As the epochs passed, it must also be assumed that somewhere along the way, oral sex was first introduced to the civilized man. In order to keep the man from leaving the home to pursue other pussy, the woman had to create new and exciting ways of luring and capturing their baby daddy’s souls. Yet, as for how it first happened—that is, whether it was a man smart enough to smash tasty berries or olives all over his nuts, or if it was a woman who was just that much of a cumslut—we may never know. However, it can be said that whoever got the first blowjob was a lucky, happy motherfucker.
Eventually, it would be Greek culture that brought a great deal of homosexuality to the table; but we won’t talk about that, because someday… I’d like to eat off that table. Let’s just say that it’s safe to believe that Socrates, Plato and Aristotle all played vital roles in not only educating mankind to the ways of the universe, but also educating mankind on home décor, proper resume etiquette, and how to swallow lots of cum and not get violently ill. With the Greeks also came the invention of the Glory Hole, a hole in a wall in which a woman would sit in a room—particularly in a bathhouse—and suck/fuck a man out of. A man who she would never see. This was a very popular societal function; that is, until bathhouse owners started putting Greek women in these rooms.
Jewish civilization, on the other hand, did not value sexuality, but repressed sexual desires. However, it should be said that only the Jews could be responsible for prostitution (CHARGING for sex), sodomy (the sex of CHARGING, so to speak), and nose-hole fucking. They really do have big noses naturally, you know?
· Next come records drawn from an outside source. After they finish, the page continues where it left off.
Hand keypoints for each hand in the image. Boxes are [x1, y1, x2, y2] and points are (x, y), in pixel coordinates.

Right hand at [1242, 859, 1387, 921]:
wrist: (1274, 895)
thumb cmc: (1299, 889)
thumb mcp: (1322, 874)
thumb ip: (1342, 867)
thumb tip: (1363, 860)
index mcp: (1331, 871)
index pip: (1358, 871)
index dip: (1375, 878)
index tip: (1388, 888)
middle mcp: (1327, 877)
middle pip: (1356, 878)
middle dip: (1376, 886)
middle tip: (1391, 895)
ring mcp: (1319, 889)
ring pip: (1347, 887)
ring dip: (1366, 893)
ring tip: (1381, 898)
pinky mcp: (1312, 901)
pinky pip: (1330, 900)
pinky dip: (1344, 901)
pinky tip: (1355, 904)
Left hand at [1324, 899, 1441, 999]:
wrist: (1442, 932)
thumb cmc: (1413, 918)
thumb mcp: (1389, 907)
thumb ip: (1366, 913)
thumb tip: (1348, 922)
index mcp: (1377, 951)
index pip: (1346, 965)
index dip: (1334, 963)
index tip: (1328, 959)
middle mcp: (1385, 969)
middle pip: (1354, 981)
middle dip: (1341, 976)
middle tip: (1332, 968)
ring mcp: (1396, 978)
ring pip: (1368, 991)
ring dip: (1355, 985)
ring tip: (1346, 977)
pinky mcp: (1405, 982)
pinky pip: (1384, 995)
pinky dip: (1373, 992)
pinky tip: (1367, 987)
Including these methods of fucking, the Jews authored a book known today as Deuteronomy, in which all things akin to railing your best friend’s wife’s cousin’s mentor’s other pupil’s sister’s brother’s teacher’s cousins’ husband’s other best friend’s pastor’s dog’s second owner were given particular rules like, “DON’T FUCK THEM IF YOU’RE HAVING A GOOD TIME!”
Though, as the sun was setting on the Jewish culture, never to be thought of or spoken of again… rising from the ashes of Jericho came perhaps the single-most dastardly element in the history of fucking: Christianity. Next time, we’ll bitch about how stupid Christians are for a) waiting until marriage to have sex, b) banning oral sex and anal sex, and c) wasting their only existence blindly following Ghostdad.
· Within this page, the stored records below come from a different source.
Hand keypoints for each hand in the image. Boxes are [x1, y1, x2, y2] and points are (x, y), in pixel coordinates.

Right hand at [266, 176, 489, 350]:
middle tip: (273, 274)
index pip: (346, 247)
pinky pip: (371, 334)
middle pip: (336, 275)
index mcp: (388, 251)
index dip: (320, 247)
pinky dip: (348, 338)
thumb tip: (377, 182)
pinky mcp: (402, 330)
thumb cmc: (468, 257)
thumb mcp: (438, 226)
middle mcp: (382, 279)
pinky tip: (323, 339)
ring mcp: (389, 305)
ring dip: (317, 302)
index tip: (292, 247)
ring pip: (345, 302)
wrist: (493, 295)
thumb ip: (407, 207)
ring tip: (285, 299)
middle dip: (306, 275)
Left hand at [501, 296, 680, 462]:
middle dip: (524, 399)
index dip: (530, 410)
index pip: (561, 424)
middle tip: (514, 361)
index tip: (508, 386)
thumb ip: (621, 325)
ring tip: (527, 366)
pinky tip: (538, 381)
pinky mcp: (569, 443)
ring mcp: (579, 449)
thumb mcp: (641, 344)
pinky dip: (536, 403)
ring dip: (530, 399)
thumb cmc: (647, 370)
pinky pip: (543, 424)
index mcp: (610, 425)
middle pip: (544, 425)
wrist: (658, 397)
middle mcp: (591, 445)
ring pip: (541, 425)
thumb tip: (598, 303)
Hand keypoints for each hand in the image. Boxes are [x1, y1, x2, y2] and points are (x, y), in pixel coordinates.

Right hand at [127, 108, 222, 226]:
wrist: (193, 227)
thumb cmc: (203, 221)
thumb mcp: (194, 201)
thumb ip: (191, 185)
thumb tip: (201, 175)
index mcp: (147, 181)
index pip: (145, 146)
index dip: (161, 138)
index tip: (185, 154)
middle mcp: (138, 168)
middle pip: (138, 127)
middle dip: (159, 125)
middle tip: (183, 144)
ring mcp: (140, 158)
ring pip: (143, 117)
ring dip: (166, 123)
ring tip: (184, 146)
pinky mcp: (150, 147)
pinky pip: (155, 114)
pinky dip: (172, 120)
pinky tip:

Until then, I’ll end with these:
Fun Fucking Facts (Part I)
- The World’s first dildo was carved out of limestone and found near the Rhine River in Germany, proving to modern archaeologists that even German cavemen couldn’t please their women.
- It is a commonly held assumption that Cleopatra was actually the world’s first swallower. Hence her power… and why Marc Anthony would die for a nutty bitch like her.
- Mankind’s first douche was invented shortly after the pull-out method proved to be counterproductive. This crude device involved a mob of friends, a very primitive siphon, and lots and lots of volcanic magma.
- Mankind’s first birth control came shortly after all of the women got first degree burns on their ovaries and couldn’t produce children. Developed during the Xing Dynasty, this, by modern standards, would be considered your basic rubber-like condom… only with 18 little ninja stars wrapped around it.
- The Greek epic poet Homer is quoted as saying that Helen of Troy’s clit was “so long, you could hang a toga from it.”
- That new movie 300 sucked. If you liked it, you’re probably too stupid to have sex.
And that’s allllllllll (for this week, that is).